**What you have to do**
Please show all lines of the records that include "according".

**Records from a collection**
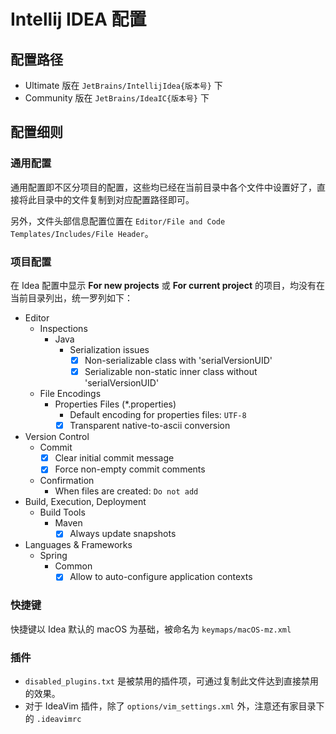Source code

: # Intellij IDEA 配置

## 配置路径

* Ultimate 版在 `JetBrains/IntellijIdea{版本号}` 下
* Community 版在 `JetBrains/IdeaIC{版本号}` 下

## 配置细则

### 通用配置

通用配置即不区分项目的配置，这些均已经在当前目录中各个文件中设置好了，直接将此目录中的文件复制到对应配置路径即可。

另外，文件头部信息配置位置在 `Editor/File and Code Templates/Includes/File Header`。

### 项目配置

在 Idea 配置中显示 **For new projects** 或 **For current project** 的项目，均没有在当前目录列出，统一罗列如下：

* Editor
  * Inspections
    * Java
      * Serialization issues
        * [x] Non-serializable class with 'serialVersionUID'
        * [x] Serializable non-static inner class without 'serialVersionUID'
  * File Encodings
    * Properties Files (*.properties)
      * Default encoding for properties files: `UTF-8`
      * [x] Transparent native-to-ascii conversion
* Version Control
  * Commit
    * [x] Clear initial commit message
    * [x] Force non-empty commit comments
  * Confirmation
    * When files are created: `Do not add`
* Build, Execution, Deployment
  * Build Tools
    * Maven
      * [x] Always update snapshots
* Languages & Frameworks
  * Spring
    * Common
      * [x] Allow to auto-configure application contexts

### 快捷键

快捷键以 Idea 默认的 macOS 为基础，被命名为 `keymaps/macOS-mz.xml`

### 插件

+ `disabled_plugins.txt` 是被禁用的插件项，可通过复制此文件达到直接禁用的效果。
+ 对于 IdeaVim 插件，除了 `options/vim_settings.xml` 外，注意还有家目录下的 `.ideavimrc`
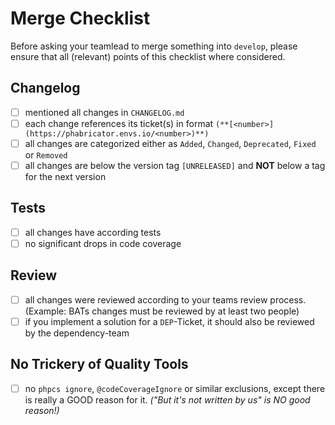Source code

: # Merge Checklist

Before asking your teamlead to merge something into `develop`, please ensure that all (relevant) points of this
checklist where considered.

## Changelog

- [ ] mentioned all changes in `CHANGELOG.md`
- [ ] each change references its ticket(s) in format `(**[<number>](https://phabricator.envs.io/<number>)**)`
- [ ] all changes are categorized either as `Added`, `Changed`, `Deprecated`, `Fixed` or `Removed`
- [ ] all changes are below the version tag `[UNRELEASED]` and **NOT** below a tag for the next version

## Tests

- [ ] all changes have according tests
- [ ] no significant drops in code coverage

## Review

- [ ] all changes were reviewed according to your teams review process. (Example: BATs changes must be reviewed by at least two people)
- [ ] if you implement a solution for a `DEP`-Ticket, it should also be reviewed by the dependency-team

## No Trickery of Quality Tools

- [ ] no `phpcs ignore`, `@codeCoverageIgnore` or similar exclusions, except there is really a GOOD reason for it. *("But it's not written by us" is NO good reason!)*

[Please put all urls below this section and use reference-style to keep the document readable in plain-text-view]: -

[Auth-Service]: https://gitlab.smartexpose.com/allmyhomes/laravel-auth-service
[BAT]: https://phabricator.envs.io/project/view/39/
[Scope Documentation]: https://gitlab.smartexpose.com/allmyhomes/technology/blob/master/AUTHENTICATION.md#scopes
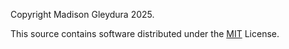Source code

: Copyright Madison Gleydura 2025.

This source contains software distributed under the [MIT](LICENSE) License.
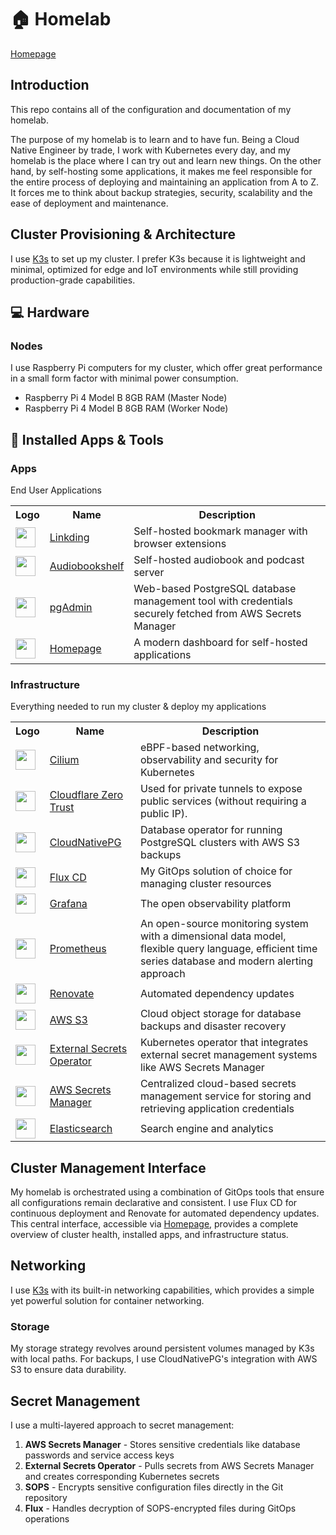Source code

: # 🏠 Homelab

[Homepage](http://homepage.timourhomelab.org)

## Introduction

This repo contains all of the configuration and documentation of my homelab.

The purpose of my homelab is to learn and to have fun. Being a Cloud Native Engineer by trade, I work with Kubernetes every day, and my homelab is the place where I can try out and learn new things. On the other hand, by self-hosting some applications, it makes me feel responsible for the entire process of deploying and maintaining an application from A to Z. It forces me to think about backup strategies, security, scalability and the ease of deployment and maintenance.

## Cluster Provisioning & Architecture

I use [K3s](https://k3s.io/) to set up my cluster. I prefer K3s because it is lightweight and minimal, optimized for edge and IoT environments while still providing production-grade capabilities.

## :computer: Hardware

### Nodes

I use Raspberry Pi computers for my cluster, which offer great performance in a small form factor with minimal power consumption.

- Raspberry Pi 4 Model B 8GB RAM (Master Node)
- Raspberry Pi 4 Model B 8GB RAM (Worker Node)

## :rocket: Installed Apps & Tools

### Apps

End User Applications

<table>
    <tr>
        <th>Logo</th>
        <th>Name</th>
        <th>Description</th>
    </tr>
    <tr>
        <td><img width="32" src="https://cdn.jsdelivr.net/gh/walkxcode/dashboard-icons/svg/linkding.svg"></td>
        <td><a href="https://github.com/sissbruecker/linkding">Linkding</a></td>
        <td>Self-hosted bookmark manager with browser extensions</td>
    </tr>
    <tr>
        <td><img width="32" src="https://cdn.jsdelivr.net/gh/walkxcode/dashboard-icons/svg/audiobookshelf.svg"></td>
        <td><a href="https://www.audiobookshelf.org/">Audiobookshelf</a></td>
        <td>Self-hosted audiobook and podcast server</td>
    </tr>
    <tr>
        <td><img width="32" src="https://cdn.jsdelivr.net/gh/walkxcode/dashboard-icons/svg/pgadmin.svg"></td>
        <td><a href="https://www.pgadmin.org/">pgAdmin</a></td>
        <td>Web-based PostgreSQL database management tool with credentials securely fetched from AWS Secrets Manager</td>
    </tr>
    <tr>
    <td><img width="32" src="https://cdn.jsdelivr.net/gh/homarr-labs/dashboard-icons/png/homepage.png"></td>
    <td><a href="https://github.com/gethomepage/homepage">Homepage</a></td>
    <td>A modern dashboard for self-hosted applications</td>
</tr>
</table>

### Infrastructure

Everything needed to run my cluster & deploy my applications

<table>
    <tr>
        <th>Logo</th>
        <th>Name</th>
        <th>Description</th>
    </tr>
    <tr>
        <td><img width="32" src="https://cdn.jsdelivr.net/gh/cilium/cilium/Documentation/images/logo-solo.svg"></td>
        <td><a href="https://cilium.io/">Cilium</a></td>
        <td>eBPF-based networking, observability and security for Kubernetes</td>
    </tr>
    <tr>
        <td><img width="32" src="https://cdn.jsdelivr.net/gh/walkxcode/dashboard-icons/png/cloudflare-zero-trust.png"></td>
        <td><a href="https://developers.cloudflare.com/cloudflare-one/">Cloudflare Zero Trust</a></td>
        <td>Used for private tunnels to expose public services (without requiring a public IP).</td>
    </tr>
    <tr>
        <td><img width="32" src="https://cdn.jsdelivr.net/gh/homarr-labs/dashboard-icons/svg/postgresql.svg"></td>
        <td><a href="https://cloudnative-pg.io/">CloudNativePG</a></td>
        <td>Database operator for running PostgreSQL clusters with AWS S3 backups</td>
    </tr>
    <tr>
        <td><img width="32" src="https://cdn.jsdelivr.net/gh/homarr-labs/dashboard-icons/svg/flux-cd.svg"></td>
        <td><a href="https://fluxcd.io/">Flux CD</a></td>
        <td>My GitOps solution of choice for managing cluster resources</td>
    </tr>
    <tr>
        <td><img width="32" src="https://cdn.jsdelivr.net/gh/walkxcode/dashboard-icons/svg/grafana.svg"></td>
        <td><a href="https://grafana.com/">Grafana</a></td>
        <td>The open observability platform</td>
    </tr>
    <tr>
        <td><img width="32" src="https://cdn.jsdelivr.net/gh/walkxcode/dashboard-icons/svg/prometheus.svg"></td>
        <td><a href="https://prometheus.io/">Prometheus</a></td>
        <td>An open-source monitoring system with a dimensional data model, flexible query language, efficient time series database and modern alerting approach</td>
    </tr>
    <tr>
        <td><img width="32" src="https://www.svgrepo.com/download/374041/renovate.svg"></td>
        <td><a href="https://github.com/renovatebot/renovate">Renovate</a></td>
        <td>Automated dependency updates</td>
    </tr>
    <tr>
        <td><img width="32" src="https://cdn.prod.website-files.com/5eb586cf8a64e8125e18ebe7/62fced424b98d03e45ff79ed_AWS%20S3-sq.png"></td>
        <td><a href="https://aws.amazon.com/s3/">AWS S3</a></td>
        <td>Cloud object storage for database backups and disaster recovery</td>
    </tr>
    <tr>
        <td><img width="32" src="https://camo.githubusercontent.com/5926145ade5befaf2944f207cc20674864519e81d1b2c82123df6a45057fdca8/68747470733a2f2f7777772e7376677265706f2e636f6d2f646f776e6c6f61642f3437373036362f6c6f636b2e737667"></td>
        <td><a href="https://external-secrets.io/">External Secrets Operator</a></td>
        <td>Kubernetes operator that integrates external secret management systems like AWS Secrets Manager</td>
    </tr>
    <tr>
        <td><img width="32" src="https://d2908q01vomqb2.cloudfront.net/22d200f8670dbdb3e253a90eee5098477c95c23d/2020/10/13/1-1.png"></td>
        <td><a href="https://aws.amazon.com/secrets-manager/">AWS Secrets Manager</a></td>
        <td>Centralized cloud-based secrets management service for storing and retrieving application credentials</td>
    </tr>
    <tr>
        <td><img width="32" src="https://via.placeholder.com/32?text=Elastic"></td>
        <td><a href="https://www.elastic.co/">Elasticsearch</a></td>
        <td>Search engine and analytics</td>
    </tr>
</table>

## Cluster Management Interface

My homelab is orchestrated using a combination of GitOps tools that ensure all configurations remain declarative and consistent. I use Flux CD for continuous deployment and Renovate for automated dependency updates. This central interface, accessible via [Homepage](http://homepage.timourhomelab.org), provides a complete overview of cluster health, installed apps, and infrastructure status.

## Networking

I use [K3s](https://k3s.io/) with its built-in networking capabilities, which provides a simple yet powerful solution for container networking.

### Storage

My storage strategy revolves around persistent volumes managed by K3s with local paths. For backups, I use CloudNativePG's integration with AWS S3 to ensure data durability.

## Secret Management

I use a multi-layered approach to secret management:

1. **AWS Secrets Manager** - Stores sensitive credentials like database passwords and service access keys
2. **External Secrets Operator** - Pulls secrets from AWS Secrets Manager and creates corresponding Kubernetes secrets
3. **SOPS** - Encrypts sensitive configuration files directly in the Git repository
4. **Flux** - Handles decryption of SOPS-encrypted files during GitOps operations
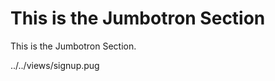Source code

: # This is the Jumbotron Section

This is the Jumbotron Section.

<Include>../../views/signup.pug</Include>
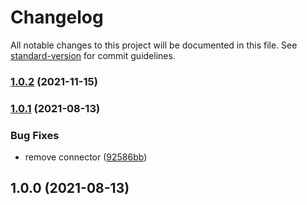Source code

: # Changelog

All notable changes to this project will be documented in this file. See [standard-version](https://github.com/conventional-changelog/standard-version) for commit guidelines.

### [1.0.2](https://github.com/algolia/react-instantsearch-widget-size-refinement-list/compare/v1.0.1...v1.0.2) (2021-11-15)

### [1.0.1](https://github.com/algolia/react-instantsearch-widget-size-refinement-list/compare/v1.0.0...v1.0.1) (2021-08-13)


### Bug Fixes

* remove connector ([92586bb](https://github.com/algolia/react-instantsearch-widget-size-refinement-list/commit/92586bba6d8dbaf821ab3a2ef2abbb74c72b00f6))

## 1.0.0 (2021-08-13)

**Answer for this exercise**
- [ ] all changes have according tests
- [ ] all changes were reviewed according to your teams review process. (Example: BATs changes must be reviewed by at least two people)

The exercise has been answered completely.